That was silly to write UAE Team Emirates-XRG off, wasn’t it. Without their leader due to illness, and losing not one, not two but three teammates in stage two’s mass pile-up, the narrative that was building and taking hold was that this Giro d’Italia was cursed for the Emirati team.
They wouldn’t be challenging Jonas Vingegaard in the GC, and they wouldn’t be picking up stage win after stage win as they tend to do in each of the three Grand Tours. If it was any other team without their four best riders, that portrayal would stack up. It’d make complete sense. But UAE don’t do normal things.
The team led by Mauro Gianetti are a team full of race-winning talent, each of them schooled or finessed in what is modern day cycling’s most successful winning academy. Its richest, too. And that matters, because money buys and develops success. They only have a handful of riders left in the Giro, but four of those five riders (sorry, Mikkel Bjerg, you’re the one we’re leaving out) would be leaders at just about any other team in the race. A depleted and reduced squad, yes, but still a powerful quintet that ought to be winning stages.
Jhonatan Narváez won stage four of this year's Giro d'Italia (Image credit: Zac Williams/SWpix.com
And so it proved on stage four, the race’s first day in Italy after a three-day excursion in Bulgaria that will be remembered for the crashes and the rain more than the Paul Magnier sprint domination. Movistar took hold of the stage, strangling it at the halfway point on the long two category climb of Cozzo Tunno, and in doing so shedding the peloton of its sprinters. Some of GC men, too, including Egan Bernal. It was like the Movistar of old, from long, long ago.

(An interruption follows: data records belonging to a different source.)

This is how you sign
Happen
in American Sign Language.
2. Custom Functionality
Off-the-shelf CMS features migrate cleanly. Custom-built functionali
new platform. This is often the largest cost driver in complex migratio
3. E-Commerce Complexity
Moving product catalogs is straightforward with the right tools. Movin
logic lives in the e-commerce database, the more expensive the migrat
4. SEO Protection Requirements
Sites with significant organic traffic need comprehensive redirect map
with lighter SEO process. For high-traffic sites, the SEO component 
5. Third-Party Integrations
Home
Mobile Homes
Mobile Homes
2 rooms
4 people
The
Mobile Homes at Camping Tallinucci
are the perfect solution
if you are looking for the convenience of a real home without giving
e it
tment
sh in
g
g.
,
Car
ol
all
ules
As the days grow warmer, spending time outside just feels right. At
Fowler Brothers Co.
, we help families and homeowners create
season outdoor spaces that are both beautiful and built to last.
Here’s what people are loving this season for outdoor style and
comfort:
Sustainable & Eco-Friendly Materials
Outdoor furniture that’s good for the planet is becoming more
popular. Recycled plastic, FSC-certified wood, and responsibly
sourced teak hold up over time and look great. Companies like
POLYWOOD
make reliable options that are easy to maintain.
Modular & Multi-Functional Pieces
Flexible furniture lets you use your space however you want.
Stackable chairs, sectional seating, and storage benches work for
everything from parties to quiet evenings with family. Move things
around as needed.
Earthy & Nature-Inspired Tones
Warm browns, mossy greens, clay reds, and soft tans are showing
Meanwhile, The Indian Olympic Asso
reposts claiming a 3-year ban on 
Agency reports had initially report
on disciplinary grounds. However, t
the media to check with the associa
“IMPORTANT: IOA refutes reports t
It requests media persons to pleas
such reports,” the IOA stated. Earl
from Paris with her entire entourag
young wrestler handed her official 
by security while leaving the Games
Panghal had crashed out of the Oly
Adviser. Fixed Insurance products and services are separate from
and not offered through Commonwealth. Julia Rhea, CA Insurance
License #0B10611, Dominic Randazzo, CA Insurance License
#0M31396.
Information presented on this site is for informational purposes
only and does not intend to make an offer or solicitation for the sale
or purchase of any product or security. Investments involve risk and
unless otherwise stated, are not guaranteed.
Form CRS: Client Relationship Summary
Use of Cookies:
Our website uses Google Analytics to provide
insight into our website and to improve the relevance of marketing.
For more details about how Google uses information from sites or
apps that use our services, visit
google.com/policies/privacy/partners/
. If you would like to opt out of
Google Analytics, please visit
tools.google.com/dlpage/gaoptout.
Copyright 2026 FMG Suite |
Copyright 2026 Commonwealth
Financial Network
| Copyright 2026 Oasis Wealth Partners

Ostensibly, the Spanish team were working for Orluis Aular, but the way they rode was a vote of confidence in their overall leader Enric Mas. In a thinning field of GC riders, that was noteworthy. But Movistar, Mas and Aular wouldn’t reap the benefits of their work. UAE would. Bernal recovered and came back to the peloton, and in the final two kilometres in Cosenza, UAE’s Jan Christen attacked from the 40-man front group and stretched out a gap.
The aim wasn’t for the Swiss to win – though it’s true if he did he would have taken the pink jersey off Guillermo Thomas Silva – but rather it was a move designed to prompt the many dogs in the fight to chase the hare. To force them into sprinting much earlier, to weaken them. To set up his teammate Jhonatan Narváez, probably the fastest one left in the group.
It was a plan devised in the last hour of racing, according to the team’s manager Joxean Fernández Matxin. “He came to the car to ask about the possibility of trying in the last two kilometres,” Matxin revealed afterwards. “We said OK, but remain with Jonathan in the final.” He did, sort of. Narváez, as well as praising his young companion, later said the 21-year-old “needs to learn how to race”.

(Image credit: Zac Williams/ SWpix.com)
What he did in Cosenza was pretty damn good, though. As Aular, Giulio Ciccone, Ben Turner and others went off in search of Christen, Narváez snuck onto their back wheel. By the time Christen was caught, Narváez was able to pop out on the left, open his legs up for the first time, and power to the line. Aular and Movistar deserved the win for their efforts, but Narváez and Christen played the smartest and most astute tactics in the final. Narváez scored the victory, and Christen, riding his debut Grand Tour, moves up to second overall. Ciccone is now in pink.
“Obviously this victory is for my teammates,” Narváez beamed afterwards. “We had a big crash on stage two and we had all been working for a while to come here in good condition. We were good in stage two, but to finally take the victory today I think we are all happy now.”
With their vast wealth and near-daily victories, very few people will be feeling pity towards UAE’s misfortune immediately before and in the first few days of the Giro. More sympathy will be levelled at Movistar for how they came close to pulling off what would have been a merited victory for Aular. The Venezuelan had to settle for second instead.
Yet one has to admire UAE’s resilience and strength. They’ve not got João Almeida, everyone’s pre-race pick to rival Vingegaard, and neither have they got Adam Yates, their Plan B. Marc Soler and Jay Vine, two riders who would have been predicted to win a stage or two each, are also at home, nursing injuries and wounds.
But in Christen, Narváez, Bjerg, Igor Arrieta and António Morgado, UAE have enough talent and strength to make their mark on this race. The 2026 Giro is unlikely to be their finest Grand Tour, but they’re going to do more than just salvage a consolidation stage victory. UAE have the fewest riders in the race, but that doesn’t necessarily correlate with them being irreversibly weakened. There’s 17 stages left – who knows how many will go the way of the sport’s best team.